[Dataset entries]
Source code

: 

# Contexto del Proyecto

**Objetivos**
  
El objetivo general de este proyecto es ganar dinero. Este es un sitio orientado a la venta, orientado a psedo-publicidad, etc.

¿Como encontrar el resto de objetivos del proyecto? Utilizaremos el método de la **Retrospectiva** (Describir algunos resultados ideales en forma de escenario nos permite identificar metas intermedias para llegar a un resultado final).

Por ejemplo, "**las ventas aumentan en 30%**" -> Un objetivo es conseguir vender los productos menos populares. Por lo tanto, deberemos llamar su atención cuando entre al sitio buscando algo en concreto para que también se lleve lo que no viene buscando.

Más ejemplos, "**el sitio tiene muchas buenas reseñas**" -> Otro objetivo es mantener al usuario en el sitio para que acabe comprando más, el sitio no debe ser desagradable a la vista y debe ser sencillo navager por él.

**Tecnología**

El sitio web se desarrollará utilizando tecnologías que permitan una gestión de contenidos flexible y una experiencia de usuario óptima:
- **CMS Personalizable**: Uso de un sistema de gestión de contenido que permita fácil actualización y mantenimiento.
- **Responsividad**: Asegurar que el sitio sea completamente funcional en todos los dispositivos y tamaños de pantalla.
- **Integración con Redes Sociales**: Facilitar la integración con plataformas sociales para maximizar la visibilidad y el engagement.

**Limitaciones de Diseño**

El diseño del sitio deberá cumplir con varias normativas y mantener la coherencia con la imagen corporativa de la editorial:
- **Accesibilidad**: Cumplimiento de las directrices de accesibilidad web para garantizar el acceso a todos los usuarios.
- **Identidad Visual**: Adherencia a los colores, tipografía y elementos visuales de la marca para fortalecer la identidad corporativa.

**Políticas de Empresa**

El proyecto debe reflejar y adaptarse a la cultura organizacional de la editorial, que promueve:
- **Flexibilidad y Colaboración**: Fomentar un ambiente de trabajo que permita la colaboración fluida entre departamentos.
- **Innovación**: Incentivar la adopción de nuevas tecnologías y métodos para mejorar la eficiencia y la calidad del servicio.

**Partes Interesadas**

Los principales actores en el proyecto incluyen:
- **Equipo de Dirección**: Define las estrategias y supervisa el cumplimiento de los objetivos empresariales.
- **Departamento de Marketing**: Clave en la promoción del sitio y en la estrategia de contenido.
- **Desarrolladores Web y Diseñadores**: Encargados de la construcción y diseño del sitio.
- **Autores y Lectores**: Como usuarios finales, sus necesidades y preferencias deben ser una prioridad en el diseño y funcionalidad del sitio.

### DESCRIPTION OF THE TASK
Quote exactly the first line of the entries and every line after it, stopping with the line that contains "El objetivo general".

### TASK ANSWER
Source code

: 

# Contexto del Proyecto

**Objetivos**
  
El objetivo general de este proyecto es ganar dinero. Este es un sitio orientado a la venta, orientado a psedo-publicidad, etc.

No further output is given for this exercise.